On the balance, the negative effects of a poorly redistributive economy weigh more than the progress recorded over the past thirty years. However, they are numerous, such as the adoption of a new Constitution, the most progressive on the African continent, the universalization of access to school, the organization of free elections or the electrification of the country.

“Things have gotten better for a lot of people, but too many people have been left behind. And it’s as if nothing had been accomplished. That’s how the brain works, it focuses on the negative,” says Xhanti Payi, economist for the consulting firm PwC. “South Africans don’t ask for the moon,” says sociologist Tessa Doom. “People are still demanding basic services. The government's inability to provide and maintain them is at the heart of the problem,” says the program director of the Rivonia Circle think tank.
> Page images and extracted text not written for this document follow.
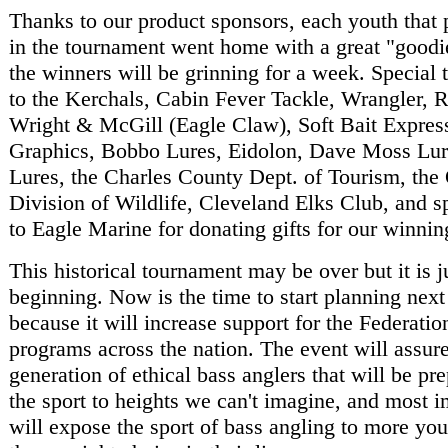
Thanks to our product sponsors, each youth that 
in the tournament went home with a great "goodi
the winners will be grinning for a week. Special 
to the Kerchals, Cabin Fever Tackle, Wrangler, 
Wright & McGill (Eagle Claw), Soft Bait Expres
Graphics, Bobbo Lures, Eidolon, Dave Moss Lur
Lures, the Charles County Dept. of Tourism, the
Division of Wildlife, Cleveland Elks Club, and s
to Eagle Marine for donating gifts for our winnin
This historical tournament may be over but it is j
beginning. Now is the time to start planning next 
because it will increase support for the Federati
programs across the nation. The event will assur
generation of ethical bass anglers that will be pr
the sport to heights we can't imagine, and most im
will expose the sport of bass angling to more yo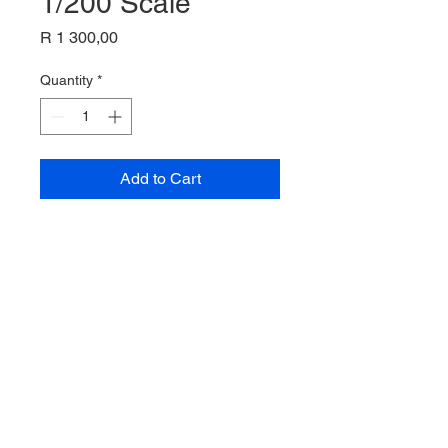
1/200 Scale
Price
R 1 300,00
Quantity
*
Add to Cart
Alaska Boeing 720-062
Inflight 200
1/200 Scale
Pre-owned , as new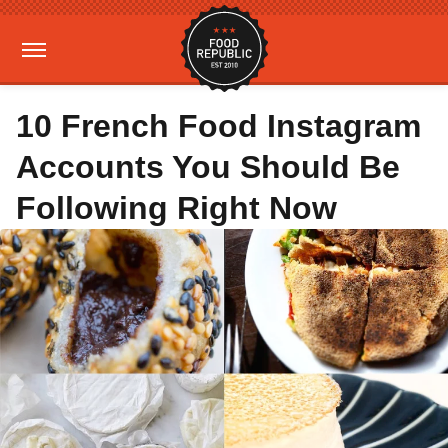
10 French Food Instagram
Accounts You Should Be
Following Right Now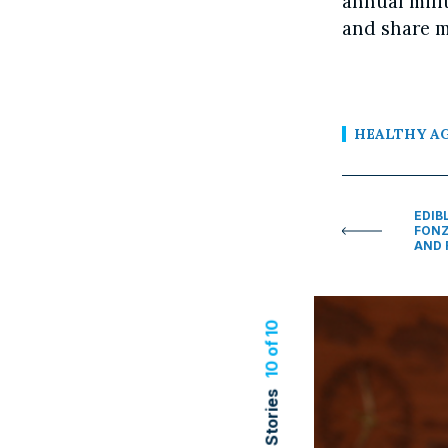
annual mili
and share m
HEALTHY A
EDIB
FONZ
AND 
10 of 10
Related Stories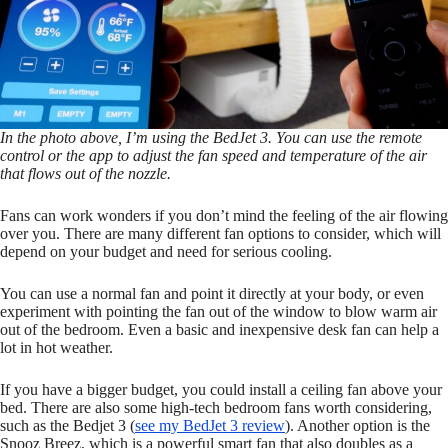
In the photo above, I’m using the BedJet 3. You can use the remote
control or the app to adjust the fan speed and temperature of the air
that flows out of the nozzle.
Fans can work wonders if you don’t mind the feeling of the air flowing
over you. There are many different fan options to consider, which will
depend on your budget and need for serious cooling.
You can use a normal fan and point it directly at your body, or even
experiment with pointing the fan out of the window to blow warm air
out of the bedroom. Even a basic and inexpensive desk fan can help a
lot in hot weather.
If you have a bigger budget, you could install a ceiling fan above your
bed. There are also some high-tech bedroom fans worth considering,
such as the Bedjet 3 (
see my BedJet 3 review
). Another option is the
Snooz Breez, which is a powerful smart fan that also doubles as a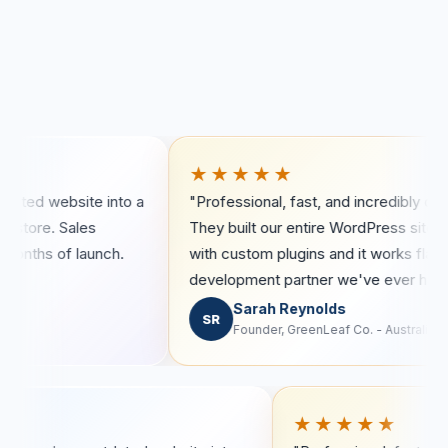
★★★★★
ite into a
"Professional, fast, and incredibly detail-oriented
les
They built our entire WordPress site from scratch
launch.
with custom plugins and it works flawlessly. Best
development partner we've ever had."
Sarah Reynolds
SR
Founder, GreenLeaf Co. - Australia
★★★★
★★★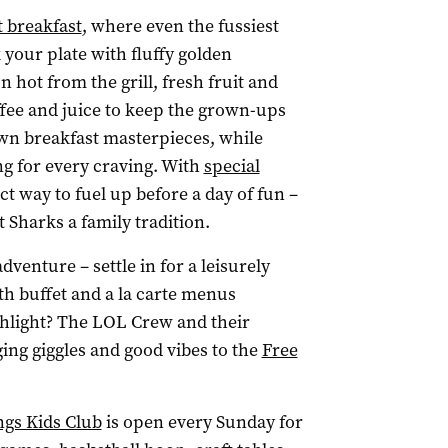
 breakfast
, where even the fussiest
k your plate with fluffy golden
 hot from the grill, fresh fruit and
ffee and juice to keep the grown-ups
own breakfast masterpieces, while
g for every craving. With
special
ct way to fuel up before a day of fun –
 Sharks a family tradition.
enture – settle in for a leisurely
th buffet and a la carte menus
ighlight? The LOL Crew and their
ing giggles and good vibes to the
Free
gs Kids Club
is open every Sunday for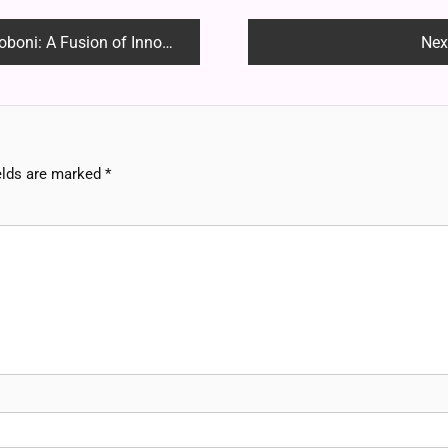
sion of Innovation and Legacy
Nex
elds are marked
*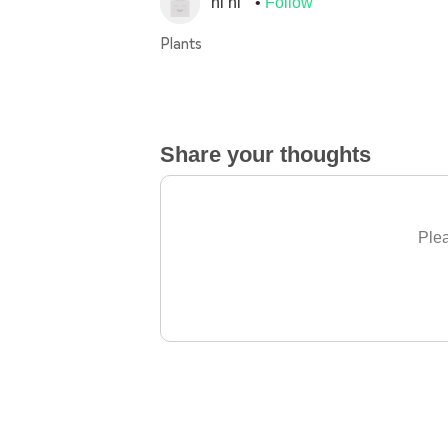
ni ni
Follow
Plants
Share your thoughts
Plea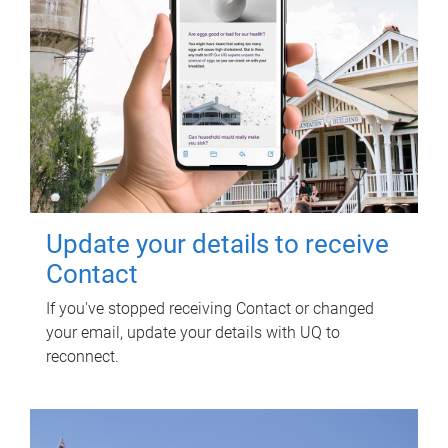
Update your details to receive
Contact
If you've stopped receiving Contact or changed
your email, update your details with UQ to
reconnect.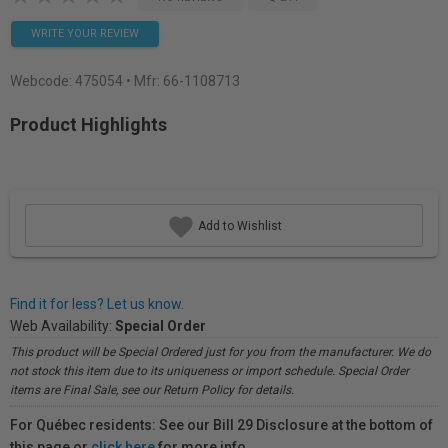
WRITE YOUR REVIEW
Webcode:
475054
• Mfr: 66-1108713
Product Highlights
Add to Wishlist
Find it for less? Let us know.
Web Availability:
Special Order
This product will be Special Ordered just for you from the manufacturer. We do
not stock this item due to its uniqueness or import schedule. Special Order
items are Final Sale, see our Return Policy for details.
For Québec residents: See our Bill 29 Disclosure at the bottom of
this page or
click here
for more info.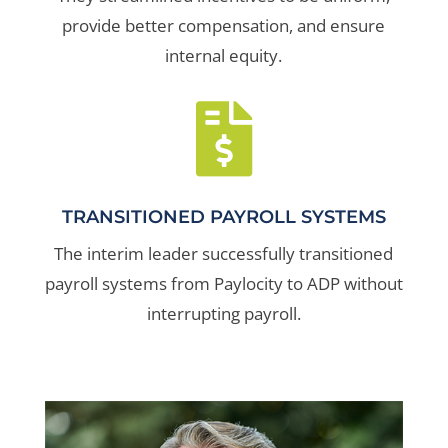
provide better compensation, and ensure
internal equity.

TRANSITIONED PAYROLL SYSTEMS
The interim leader successfully transitioned
payroll systems from Paylocity to ADP without
interrupting payroll.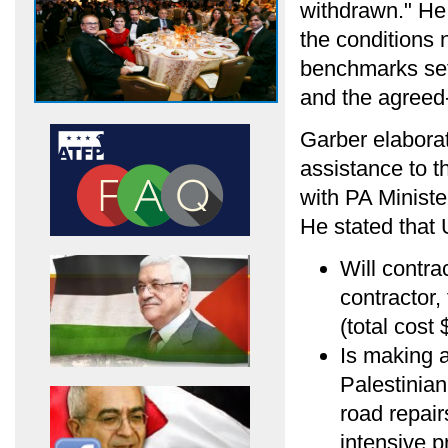
withdrawn." He 
the conditions 
benchmarks set
and the agree
Garber elabora
assistance to t
with PA Ministe
He stated that
Will contra
contractor,
(total cost 
Is making a
Palestinia
road repair
intensive p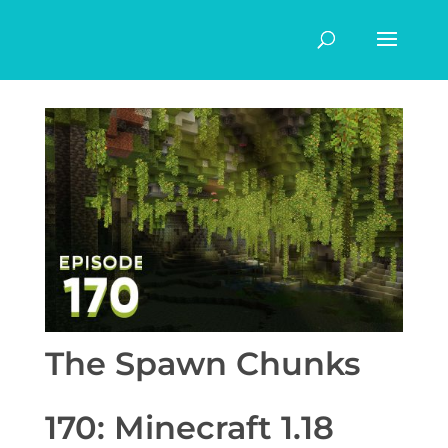
The Spawn Chunks
170: Minecraft 1.18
She cites as proof the government's inability to deliver the social housing promised to the poorest, who build tin shacks on often squatted land.

Africa's largest economy is also the most unequal in the world. It is creating generations of vulnerable and dissatisfied South Africans. “It’s fair to say that our society is depressed,” agrees Verne Harris, director of the Nelson Mandela Foundation. The institution’s slogan, “We promised it would be better,” reinforces this feeling of disillusionment. Verne Harris worries about democratic exhaustion and a lack of interest in elections, just thirty years after obtaining the right to vote.

“South African democracy is young,” President Cyril Ramaphosa justified in a paternalistic tone. When presenting his party's electoral program on February 24 in Durban, he promised his supporters to "continue the adventure for the next thirty years." To those impatiently demanding tangible progress, he reminded that “most of the world’s democracies are over a hundred years old. We’re just babies.”